The e-mails, Levin said, contradict the firm's claims that it did not make a directional bet on the mortgage market. In fact, Levin said, the e-mails show that the bank had made a "tactical decision" to short the market, a decision that ultimately helped it rake in a hefty profit.
As 2007 went on, the housing market worsened -- and Goldman's profits grew. The downturn, said Goldman's chief financial officer David Viniar in an e-mail in July 2007, "tells you what might be happening to people who don't have the big short."
"Short mortgages," Viniar e-mailed to Blankfein, "saved the day."
The more the loans backing the securities they had sold started to sour, the more Goldman profited. One e-mail to Michael Swenson in May 2007 referenced one mortgage-backed security that had gone bad.
"Bad news ... wipes out the m6s and makes a wipeout on the m5 imminent ... costs us about 2.5 [million dollars] ... good news ... we own 10 [million dollars] protection on the m6 marked at $50…we make 5 [million dollars]," he wrote, referring to the successive failure of tranches of mortgage-backed loans.
In October 2007, a presentation by chief risk officer Craig Broderick said, "Starting early in '07 our mortgage trading desk started purring on big short positions ... and did so in enough quantity that we were net short, and made money (substantial $$ in the 3rd quarter) as the subprime market weakened."
Said Levin, "Goldman profited while the market dropped, taking many Goldman clients with it, not to mention the damage that was done to the U.S. economy."
The firm's gains left its employees gloating. In Michael Swenson's performance review for the year, he said, "The 2007 year is the one that I am most proud of to date ... extraordinary profits (nearly $3bb to date) ... [D]uring the early summer of 2006 it was clear that the market fundamentals in subprime and the highly levered nature of [collateralized-debt obligations] was going to have a very unhappy ending."
The e-mails, Levin emphasized, fly in the face of the bank's public statements that it did not make "a significant amount of money in the mortgage market."
"There is no doubt they made huge money betting against the market in 2007," Levin said, arguing that the bank had made $3.7 billion in all.
But other parties involved in Goldman's deals were left hurting. At a time when many other banks were hemorrhaging money in the midst of the subprime market's collapse, Goldman was raking in the cash. The firm, however, had not been forthcoming with its clients, Levin said today.
In October 2007, an employee said in an e-mail to Daniel Sparks, the former head of Goldman's mortgage department, "Real bad feeling across European sales about some of the trades we did with clients. The damage this has done to our franchise is very significant."
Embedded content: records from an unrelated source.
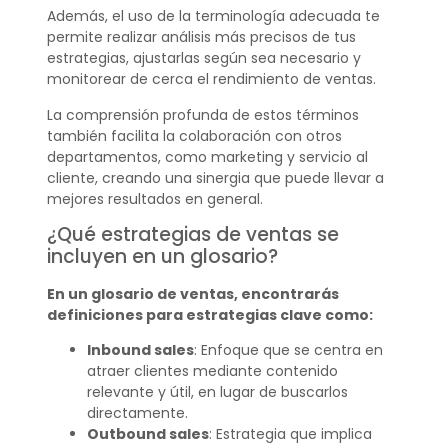
Además, el uso de la terminología adecuada te
permite realizar análisis más precisos de tus
estrategias, ajustarlas según sea necesario y
monitorear de cerca el rendimiento de ventas.
La comprensión profunda de estos términos
también facilita la colaboración con otros
departamentos, como marketing y servicio al
cliente, creando una sinergia que puede llevar a
mejores resultados en general.
¿Qué estrategias de ventas se
incluyen en un glosario?
En un glosario de ventas, encontrarás
definiciones para estrategias clave como:
Inbound sales
: Enfoque que se centra en
atraer clientes mediante contenido
relevante y útil, en lugar de buscarlos
directamente.
Outbound sales
: Estrategia que implica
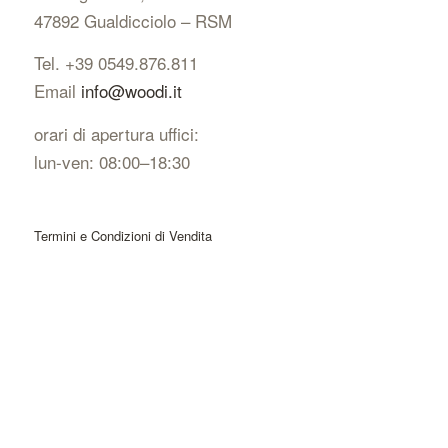
47892 Gualdicciolo – RSM
Tel. +39 0549.876.811
Email
info@woodi.it
orari di apertura uffici:
lun-ven: 08:00–18:30
Termini e Condizioni di Vendita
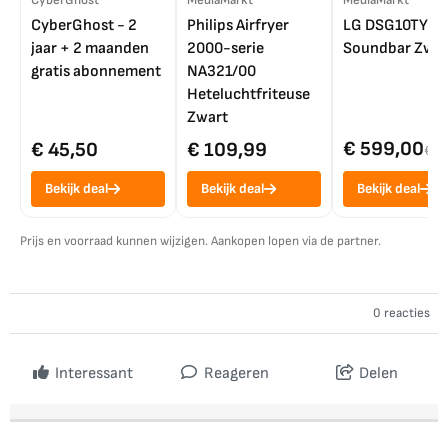
CyberGhost
MediaMarkt
MediaMarkt
CyberGhost - 2
Philips Airfryer
LG DSG10TY
jaar + 2 maanden
2000-serie
Soundbar Zwar
gratis abonnement
NA321/00
Heteluchtfriteuse
Zwart
€ 599,00
€ 45,50
€ 109,99
€ 7
Bekijk deal
Bekijk deal
Bekijk deal
Prijs en voorraad kunnen wijzigen. Aankopen lopen via de partner.
0 reacties
Interessant
Reageren
Delen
But the most high-profile case of Goldman misleading clients involves banker Fabrice Tourre, charged by the SEC with misleading investors.
The feds have alleged that Goldman did not tell investors that a massive hedge fund, Paulson & Co., that had hand-picked the subprime mortgages that went into the investment was also betting against those same securities. The bank has aggressively defended itself against the agency's investor fraud charges.
Now, Levin said, internal bank documents show that Goldman knew that Paulson had designed the portfolio and bet against it.